ISDN: Are you sitting on a burning platform?

Your phone system is about to go through a digital switch over. Are you sat on a burning platform?

Your phones are going to get cut off and the time to act is now.

To be fair, BT haven’t particularly promoted this news but it’s a fact. The UK’s PSTN (public switched telephone network) will be shut down in 2025.

As the broadband service has increased in reliability and quality over the years, the PSTN has had to evolve to handle a largely digital network, and as such there will not be the requirement for traditional telephony and fixed lines with a move to voice running over digital channels allowing Openreach to focus on the fibre rollout.

It gets a little more worrying when you realise that the old network currently runs office phones, home phones, burglar alarms, fire alarms, emergency phones in lifts, panic alarms, CCTV, telecare pendants and care and assisted living technology.

The impact on Housing Associations is going to be massive, so the sooner you start planning for it, the easier it will be. If you leave it to the last minute then, like all things, you will join a long queue for services that are in demand from people who have simply left it too late. I don’t want to panic you but you really need to evaluate this risk quite urgently and size up the task at hand.

So what’s going on?

The most significant part of the existing network to go are the phone lines themselves. By 2025, your phone will need to be digital and will use a low capacity internet connection to deliver and receive phone calls over the internet. This is called VoIP voice over IP. IP is the Internet Protocol and is used to transmit communications across the internet’s network. This will break all existing phones, office based phone systems and facilities that currently use the legacy PSTN and ISDN networks.

What services will be affected?

The mainstream voice services affected will be WLR (Wholesale Line Rental), ISDN2 and ISDN30.

The connectivity products that will be affected are ADSL Broadband and FTTC Broadband which will not be able to function due to the retirement of the WLR which underpins what the services run over.

Home phones

Domestic landline use has fallen in recent years. Landlines tend to be used exclusively for their broadband connection and use their mobile with an unlimited call bundle the rest of the time. Many people make extensive use of social media, WhatsApp, Signal, Facebook and even text messages these days rather than talking to each other.

However, millions of people do have a phone connected to their PSTN line and indeed millions of PSTN phones are still used by businesses up and down UK. The digital switch over means that we need to take action now to avoid outages.

Domestically, the situation is not so dire. Broadband providers will either provide analogue adaptors so you can plug your existing phone into the adaptor and then plug this into the back of your broadband router. Other broadband providers will simply send you a digital wireless phone which works in tandem with your broadband router – DECT (Digitally enhanced cordless telecommunications).

For the smaller minority of customers who don’t have broadband already, they will be able to purchase a cheap low capacity broadband connection purely for voice services. All of this will continue to use the same copper cable coming into the property that provides PSTN at the moment.

It does pay to be ahead of the game and move to digital as soon as you can.

Business Phones

But what about business phones – will it be as straight forward as this? According to Statistica there are about 30 million PSTN phone lines in the UK that will be impacted by the digital switch over.

Actions to take —
**a.** According to the article on the PSTN switch-off, in what year will the UK's PSTN be shut down?
**b.** List the mainstream voice services that the article on the PSTN switch-off says will be affected.
**c.** Carry on the article on the PSTN switch-off from its last sentence.
The items that come next have no connection to the article on the PSTN switch-off.

Plain-text document sources
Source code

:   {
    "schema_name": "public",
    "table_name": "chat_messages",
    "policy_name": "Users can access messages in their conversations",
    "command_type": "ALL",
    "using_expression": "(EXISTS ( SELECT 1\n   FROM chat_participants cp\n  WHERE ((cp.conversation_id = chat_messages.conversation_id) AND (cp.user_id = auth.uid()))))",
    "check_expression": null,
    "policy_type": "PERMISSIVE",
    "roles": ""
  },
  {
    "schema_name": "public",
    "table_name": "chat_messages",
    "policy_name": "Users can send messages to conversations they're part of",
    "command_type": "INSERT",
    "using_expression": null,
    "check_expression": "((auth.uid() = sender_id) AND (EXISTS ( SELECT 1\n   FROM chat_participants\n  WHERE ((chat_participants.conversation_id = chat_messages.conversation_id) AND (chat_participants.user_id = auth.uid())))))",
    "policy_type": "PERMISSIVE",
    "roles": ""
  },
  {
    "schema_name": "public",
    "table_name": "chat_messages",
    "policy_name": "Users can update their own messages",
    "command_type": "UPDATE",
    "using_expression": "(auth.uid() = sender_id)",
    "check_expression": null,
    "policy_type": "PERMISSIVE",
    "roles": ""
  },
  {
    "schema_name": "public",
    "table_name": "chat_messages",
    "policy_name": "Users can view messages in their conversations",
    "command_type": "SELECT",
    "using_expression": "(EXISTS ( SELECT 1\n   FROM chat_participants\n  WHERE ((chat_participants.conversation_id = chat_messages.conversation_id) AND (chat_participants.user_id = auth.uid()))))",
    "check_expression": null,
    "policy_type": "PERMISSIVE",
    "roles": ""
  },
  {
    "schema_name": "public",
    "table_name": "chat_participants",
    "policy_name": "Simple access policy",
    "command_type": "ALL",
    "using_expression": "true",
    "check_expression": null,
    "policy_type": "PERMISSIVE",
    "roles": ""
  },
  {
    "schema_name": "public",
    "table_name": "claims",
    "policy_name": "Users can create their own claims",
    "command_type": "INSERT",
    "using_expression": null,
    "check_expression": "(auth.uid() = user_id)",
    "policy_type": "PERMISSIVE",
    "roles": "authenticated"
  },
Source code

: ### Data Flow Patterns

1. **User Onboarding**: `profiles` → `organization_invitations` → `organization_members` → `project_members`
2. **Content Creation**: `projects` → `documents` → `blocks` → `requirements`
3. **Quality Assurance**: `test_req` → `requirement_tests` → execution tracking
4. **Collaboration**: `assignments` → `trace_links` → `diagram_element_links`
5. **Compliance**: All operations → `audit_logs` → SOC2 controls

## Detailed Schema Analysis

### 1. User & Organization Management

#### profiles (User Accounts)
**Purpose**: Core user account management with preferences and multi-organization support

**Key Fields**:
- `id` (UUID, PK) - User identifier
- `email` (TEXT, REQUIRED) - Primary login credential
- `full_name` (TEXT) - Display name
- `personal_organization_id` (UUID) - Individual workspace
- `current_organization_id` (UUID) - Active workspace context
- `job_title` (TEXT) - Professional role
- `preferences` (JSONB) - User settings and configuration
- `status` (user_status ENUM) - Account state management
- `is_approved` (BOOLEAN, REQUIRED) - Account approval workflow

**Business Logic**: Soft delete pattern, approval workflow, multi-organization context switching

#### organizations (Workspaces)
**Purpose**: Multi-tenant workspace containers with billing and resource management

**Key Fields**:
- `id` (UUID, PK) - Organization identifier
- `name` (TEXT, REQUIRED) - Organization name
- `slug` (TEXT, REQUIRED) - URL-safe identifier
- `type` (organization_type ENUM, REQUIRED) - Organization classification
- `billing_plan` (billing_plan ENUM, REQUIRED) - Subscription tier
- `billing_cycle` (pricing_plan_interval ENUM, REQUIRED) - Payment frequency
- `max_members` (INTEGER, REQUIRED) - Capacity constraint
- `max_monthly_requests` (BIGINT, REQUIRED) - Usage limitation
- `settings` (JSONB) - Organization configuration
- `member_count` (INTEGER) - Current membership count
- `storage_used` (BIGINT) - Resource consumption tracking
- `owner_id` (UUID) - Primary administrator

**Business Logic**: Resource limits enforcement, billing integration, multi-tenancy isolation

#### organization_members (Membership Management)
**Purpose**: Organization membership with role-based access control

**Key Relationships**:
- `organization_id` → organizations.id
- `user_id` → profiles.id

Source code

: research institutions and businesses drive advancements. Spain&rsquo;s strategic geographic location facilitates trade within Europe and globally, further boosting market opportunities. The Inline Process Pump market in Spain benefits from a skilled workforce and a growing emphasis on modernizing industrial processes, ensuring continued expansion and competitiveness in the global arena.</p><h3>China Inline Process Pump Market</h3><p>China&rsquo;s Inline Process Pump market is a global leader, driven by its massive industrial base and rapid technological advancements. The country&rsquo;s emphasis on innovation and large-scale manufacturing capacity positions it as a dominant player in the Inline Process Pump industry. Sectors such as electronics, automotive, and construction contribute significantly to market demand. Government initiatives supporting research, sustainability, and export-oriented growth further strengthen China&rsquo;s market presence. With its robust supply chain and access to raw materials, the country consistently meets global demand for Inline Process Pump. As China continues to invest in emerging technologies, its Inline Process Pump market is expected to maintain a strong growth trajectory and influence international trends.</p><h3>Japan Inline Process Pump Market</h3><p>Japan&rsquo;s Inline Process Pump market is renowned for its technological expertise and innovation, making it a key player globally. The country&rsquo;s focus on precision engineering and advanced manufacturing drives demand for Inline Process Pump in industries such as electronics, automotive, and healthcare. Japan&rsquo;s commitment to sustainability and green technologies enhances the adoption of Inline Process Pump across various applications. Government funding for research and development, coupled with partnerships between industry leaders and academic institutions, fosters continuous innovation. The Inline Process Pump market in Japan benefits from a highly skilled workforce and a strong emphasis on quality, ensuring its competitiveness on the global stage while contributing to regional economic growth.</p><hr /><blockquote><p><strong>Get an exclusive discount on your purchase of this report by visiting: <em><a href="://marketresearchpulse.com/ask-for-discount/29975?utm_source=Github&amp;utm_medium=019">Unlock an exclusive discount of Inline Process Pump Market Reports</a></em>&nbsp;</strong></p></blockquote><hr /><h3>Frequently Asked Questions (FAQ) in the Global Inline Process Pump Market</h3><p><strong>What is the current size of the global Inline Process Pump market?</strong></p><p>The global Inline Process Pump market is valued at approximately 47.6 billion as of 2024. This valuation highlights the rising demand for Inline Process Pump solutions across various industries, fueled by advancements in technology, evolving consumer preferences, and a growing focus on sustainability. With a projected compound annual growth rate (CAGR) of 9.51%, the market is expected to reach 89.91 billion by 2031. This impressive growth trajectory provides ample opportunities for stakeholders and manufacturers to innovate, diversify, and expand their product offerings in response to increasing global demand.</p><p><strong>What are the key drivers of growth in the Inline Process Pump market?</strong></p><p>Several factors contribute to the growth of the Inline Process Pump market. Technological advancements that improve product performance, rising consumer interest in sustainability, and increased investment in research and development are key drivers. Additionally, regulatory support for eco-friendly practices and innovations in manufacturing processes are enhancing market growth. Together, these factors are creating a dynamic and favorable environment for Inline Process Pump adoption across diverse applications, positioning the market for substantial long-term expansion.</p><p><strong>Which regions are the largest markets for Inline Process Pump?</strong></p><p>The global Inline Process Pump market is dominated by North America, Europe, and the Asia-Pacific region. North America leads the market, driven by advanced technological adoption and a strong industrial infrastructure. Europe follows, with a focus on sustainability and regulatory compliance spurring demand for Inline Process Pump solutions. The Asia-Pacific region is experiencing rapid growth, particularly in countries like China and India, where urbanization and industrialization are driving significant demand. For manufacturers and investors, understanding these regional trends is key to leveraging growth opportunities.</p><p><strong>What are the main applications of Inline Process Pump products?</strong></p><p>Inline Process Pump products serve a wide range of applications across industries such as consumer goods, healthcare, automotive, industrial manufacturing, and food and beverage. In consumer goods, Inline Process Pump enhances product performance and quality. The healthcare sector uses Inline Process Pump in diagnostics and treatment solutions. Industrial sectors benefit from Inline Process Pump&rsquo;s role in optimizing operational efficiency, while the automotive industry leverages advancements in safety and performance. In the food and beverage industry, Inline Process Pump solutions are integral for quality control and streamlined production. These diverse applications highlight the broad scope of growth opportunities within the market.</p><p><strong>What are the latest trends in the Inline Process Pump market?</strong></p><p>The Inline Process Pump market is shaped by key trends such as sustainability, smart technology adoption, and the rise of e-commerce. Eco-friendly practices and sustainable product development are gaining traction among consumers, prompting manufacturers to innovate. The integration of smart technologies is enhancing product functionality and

Set of answers —
**a.** 2025

**b.**
- WLR (Wholesale Line Rental)
- ISDN2
- ISDN30

**c.**
Many businesses still rely on PSTN lines and ISDN2/ISDN30 lines which are all being switched off by 2025.

So , the key priority for business right now is to bring forward their retirement of PSTN lines and replace the ISDN connections used for the office based phone system to SIP (digital Session Initiation Protocol) if you haven’t done so already, or to a fully hosted telephony solution.

30 million phone lines is going to take some time to get through!

Business use of PSTN

Many housing associations use older PSTN lines for smaller offices, scheme offices, panic alarms, telecare lifeline services, emergency phones in lifts, CCTV and all sorts of special equipment.

So PSTN is a big deal and I would recommend blending the digital switchover projects with the contractual renewal or replacement of the active equipment that are plugged into these PSTN lines.

Your use of PSTN should not be underestimated. If the switch over to digital is combined with contract renewals and equipment refresh cycles then time is of the essence as large scale procurement activity and commissioning projects can easily take some time to complete. And this work often competes with a busy schedule. Let’s be honest, most organisations don’t have spare finance and resources sat on the bench waiting for this sort of thing to come along so effective planning is essential!

Quite frankly the PSTN lines will cause the biggest headache and will represent the largest upheaval.

Business use of ISDN

So most businesses today have a device called a PBX (private branch exchange) which is a device located in their computer room. Business phones connect into the PBX where call routing takes place. The PBX connects internal calls to each other, delivers inbound calls and directs outbound calls.

The PBX needs a way to connect to the national and global telecommunications network so that calls can be connected to the outside world. This has historically been achieved using a technology called ISDN. In addition to PSTN, ISDN is being turned off too so you will need an alternative.

The alternative is a technology called SIP. SIP is a communication protocol used in voice over IP products. Essentially SIP is the replacement for ISDN.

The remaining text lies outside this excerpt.